# How to complete this task
The entries below must be returned exactly as they stand.

[Data shown Boundary: Start]

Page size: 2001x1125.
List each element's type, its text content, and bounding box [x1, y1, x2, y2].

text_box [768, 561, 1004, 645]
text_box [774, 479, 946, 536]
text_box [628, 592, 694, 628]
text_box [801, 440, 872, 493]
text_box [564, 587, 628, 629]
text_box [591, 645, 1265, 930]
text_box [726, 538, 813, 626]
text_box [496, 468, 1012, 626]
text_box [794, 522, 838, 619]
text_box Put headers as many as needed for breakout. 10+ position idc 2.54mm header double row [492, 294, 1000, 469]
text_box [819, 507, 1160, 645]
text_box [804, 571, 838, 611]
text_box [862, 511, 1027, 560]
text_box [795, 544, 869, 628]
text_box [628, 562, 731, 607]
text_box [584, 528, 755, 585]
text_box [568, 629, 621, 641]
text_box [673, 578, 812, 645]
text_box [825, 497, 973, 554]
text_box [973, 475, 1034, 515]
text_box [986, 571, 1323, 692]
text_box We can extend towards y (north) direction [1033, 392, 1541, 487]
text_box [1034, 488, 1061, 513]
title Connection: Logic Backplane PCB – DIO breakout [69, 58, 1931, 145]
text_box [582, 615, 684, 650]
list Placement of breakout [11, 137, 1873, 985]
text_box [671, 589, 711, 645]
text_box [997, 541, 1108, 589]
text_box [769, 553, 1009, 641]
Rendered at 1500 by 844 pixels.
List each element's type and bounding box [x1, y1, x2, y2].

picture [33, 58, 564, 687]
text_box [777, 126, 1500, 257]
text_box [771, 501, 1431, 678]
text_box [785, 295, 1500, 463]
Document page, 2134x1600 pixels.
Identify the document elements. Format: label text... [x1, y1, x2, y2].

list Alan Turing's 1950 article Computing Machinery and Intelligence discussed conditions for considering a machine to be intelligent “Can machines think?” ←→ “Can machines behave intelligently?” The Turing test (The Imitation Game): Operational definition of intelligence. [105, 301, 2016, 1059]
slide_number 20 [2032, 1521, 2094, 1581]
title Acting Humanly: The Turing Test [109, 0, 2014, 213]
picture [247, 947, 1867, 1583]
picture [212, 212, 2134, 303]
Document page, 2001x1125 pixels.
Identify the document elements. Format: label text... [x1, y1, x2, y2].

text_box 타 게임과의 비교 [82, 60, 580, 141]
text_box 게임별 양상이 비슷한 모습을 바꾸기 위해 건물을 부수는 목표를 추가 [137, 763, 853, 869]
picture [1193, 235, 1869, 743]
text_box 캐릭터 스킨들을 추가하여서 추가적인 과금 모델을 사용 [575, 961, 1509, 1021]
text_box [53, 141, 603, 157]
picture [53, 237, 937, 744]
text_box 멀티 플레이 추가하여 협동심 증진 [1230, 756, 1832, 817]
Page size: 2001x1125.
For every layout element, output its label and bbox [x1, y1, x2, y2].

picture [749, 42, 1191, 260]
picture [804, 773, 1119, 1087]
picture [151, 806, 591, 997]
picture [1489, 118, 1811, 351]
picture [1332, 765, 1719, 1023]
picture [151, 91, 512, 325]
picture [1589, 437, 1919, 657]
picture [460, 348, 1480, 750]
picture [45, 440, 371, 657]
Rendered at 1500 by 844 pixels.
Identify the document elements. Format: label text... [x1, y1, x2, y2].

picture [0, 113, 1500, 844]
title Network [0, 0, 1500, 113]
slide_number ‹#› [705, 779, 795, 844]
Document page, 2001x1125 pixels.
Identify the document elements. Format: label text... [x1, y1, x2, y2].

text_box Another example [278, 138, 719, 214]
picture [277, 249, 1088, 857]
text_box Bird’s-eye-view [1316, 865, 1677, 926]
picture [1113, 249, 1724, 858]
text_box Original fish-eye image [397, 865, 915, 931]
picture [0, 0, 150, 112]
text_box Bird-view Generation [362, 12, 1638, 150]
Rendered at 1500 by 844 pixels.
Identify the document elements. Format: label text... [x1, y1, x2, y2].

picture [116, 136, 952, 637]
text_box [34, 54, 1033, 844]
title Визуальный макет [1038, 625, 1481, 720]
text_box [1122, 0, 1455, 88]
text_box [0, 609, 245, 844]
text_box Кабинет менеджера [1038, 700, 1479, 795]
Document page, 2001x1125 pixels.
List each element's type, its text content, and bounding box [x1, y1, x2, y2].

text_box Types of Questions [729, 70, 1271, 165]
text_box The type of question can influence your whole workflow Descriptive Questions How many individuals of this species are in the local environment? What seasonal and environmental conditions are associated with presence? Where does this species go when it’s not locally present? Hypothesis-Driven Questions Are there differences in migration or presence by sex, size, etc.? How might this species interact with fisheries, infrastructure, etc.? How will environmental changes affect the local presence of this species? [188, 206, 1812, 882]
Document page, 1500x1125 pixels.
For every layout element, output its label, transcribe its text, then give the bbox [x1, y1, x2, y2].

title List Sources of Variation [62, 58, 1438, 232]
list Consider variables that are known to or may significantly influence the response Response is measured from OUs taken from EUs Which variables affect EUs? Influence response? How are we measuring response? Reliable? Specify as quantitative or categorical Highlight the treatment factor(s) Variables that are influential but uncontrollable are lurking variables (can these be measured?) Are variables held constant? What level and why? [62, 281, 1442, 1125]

[Data shown Boundary: End]

# Exercise answer
Page size: 2001x1125.
List each element's type, its text content, and bounding box [x1, y1, x2, y2].

text_box [768, 561, 1004, 645]
text_box [774, 479, 946, 536]
text_box [628, 592, 694, 628]
text_box [801, 440, 872, 493]
text_box [564, 587, 628, 629]
text_box [591, 645, 1265, 930]
text_box [726, 538, 813, 626]
text_box [496, 468, 1012, 626]
text_box [794, 522, 838, 619]
text_box Put headers as many as needed for breakout. 10+ position idc 2.54mm header double row [492, 294, 1000, 469]
text_box [819, 507, 1160, 645]
text_box [804, 571, 838, 611]
text_box [862, 511, 1027, 560]
text_box [795, 544, 869, 628]
text_box [628, 562, 731, 607]
text_box [584, 528, 755, 585]
text_box [568, 629, 621, 641]
text_box [673, 578, 812, 645]
text_box [825, 497, 973, 554]
text_box [973, 475, 1034, 515]
text_box [986, 571, 1323, 692]
text_box We can extend towards y (north) direction [1033, 392, 1541, 487]
text_box [1034, 488, 1061, 513]
title Connection: Logic Backplane PCB – DIO breakout [69, 58, 1931, 145]
text_box [582, 615, 684, 650]
list Placement of breakout [11, 137, 1873, 985]
text_box [671, 589, 711, 645]
text_box [997, 541, 1108, 589]
text_box [769, 553, 1009, 641]
Rendered at 1500 by 844 pixels.
List each element's type and bounding box [x1, y1, x2, y2].

picture [33, 58, 564, 687]
text_box [777, 126, 1500, 257]
text_box [771, 501, 1431, 678]
text_box [785, 295, 1500, 463]
Document page, 2134x1600 pixels.
Identify the document elements. Format: label text... [x1, y1, x2, y2].

list Alan Turing's 1950 article Computing Machinery and Intelligence discussed conditions for considering a machine to be intelligent “Can machines think?” ←→ “Can machines behave intelligently?” The Turing test (The Imitation Game): Operational definition of intelligence. [105, 301, 2016, 1059]
slide_number 20 [2032, 1521, 2094, 1581]
title Acting Humanly: The Turing Test [109, 0, 2014, 213]
picture [247, 947, 1867, 1583]
picture [212, 212, 2134, 303]
Document page, 2001x1125 pixels.
Identify the document elements. Format: label text... [x1, y1, x2, y2].

text_box 타 게임과의 비교 [82, 60, 580, 141]
text_box 게임별 양상이 비슷한 모습을 바꾸기 위해 건물을 부수는 목표를 추가 [137, 763, 853, 869]
picture [1193, 235, 1869, 743]
text_box 캐릭터 스킨들을 추가하여서 추가적인 과금 모델을 사용 [575, 961, 1509, 1021]
text_box [53, 141, 603, 157]
picture [53, 237, 937, 744]
text_box 멀티 플레이 추가하여 협동심 증진 [1230, 756, 1832, 817]
Page size: 2001x1125.
For every layout element, output its label and bbox [x1, y1, x2, y2].

picture [749, 42, 1191, 260]
picture [804, 773, 1119, 1087]
picture [151, 806, 591, 997]
picture [1489, 118, 1811, 351]
picture [1332, 765, 1719, 1023]
picture [151, 91, 512, 325]
picture [1589, 437, 1919, 657]
picture [460, 348, 1480, 750]
picture [45, 440, 371, 657]
Rendered at 1500 by 844 pixels.
Identify the document elements. Format: label text... [x1, y1, x2, y2].

picture [0, 113, 1500, 844]
title Network [0, 0, 1500, 113]
slide_number ‹#› [705, 779, 795, 844]
Document page, 2001x1125 pixels.
Identify the document elements. Format: label text... [x1, y1, x2, y2].

text_box Another example [278, 138, 719, 214]
picture [277, 249, 1088, 857]
text_box Bird’s-eye-view [1316, 865, 1677, 926]
picture [1113, 249, 1724, 858]
text_box Original fish-eye image [397, 865, 915, 931]
picture [0, 0, 150, 112]
text_box Bird-view Generation [362, 12, 1638, 150]
Rendered at 1500 by 844 pixels.
Identify the document elements. Format: label text... [x1, y1, x2, y2].

picture [116, 136, 952, 637]
text_box [34, 54, 1033, 844]
title Визуальный макет [1038, 625, 1481, 720]
text_box [1122, 0, 1455, 88]
text_box [0, 609, 245, 844]
text_box Кабинет менеджера [1038, 700, 1479, 795]
Document page, 2001x1125 pixels.
List each element's type, its text content, and bounding box [x1, y1, x2, y2].

text_box Types of Questions [729, 70, 1271, 165]
text_box The type of question can influence your whole workflow Descriptive Questions How many individuals of this species are in the local environment? What seasonal and environmental conditions are associated with presence? Where does this species go when it’s not locally present? Hypothesis-Driven Questions Are there differences in migration or presence by sex, size, etc.? How might this species interact with fisheries, infrastructure, etc.? How will environmental changes affect the local presence of this species? [188, 206, 1812, 882]
Document page, 1500x1125 pixels.
For every layout element, output its label, transcribe its text, then give the bbox [x1, y1, x2, y2].

title List Sources of Variation [62, 58, 1438, 232]
list Consider variables that are known to or may significantly influence the response Response is measured from OUs taken from EUs Which variables affect EUs? Influence response? How are we measuring response? Reliable? Specify as quantitative or categorical Highlight the treatment factor(s) Variables that are influential but uncontrollable are lurking variables (can these be measured?) Are variables held constant? What level and why? [62, 281, 1442, 1125]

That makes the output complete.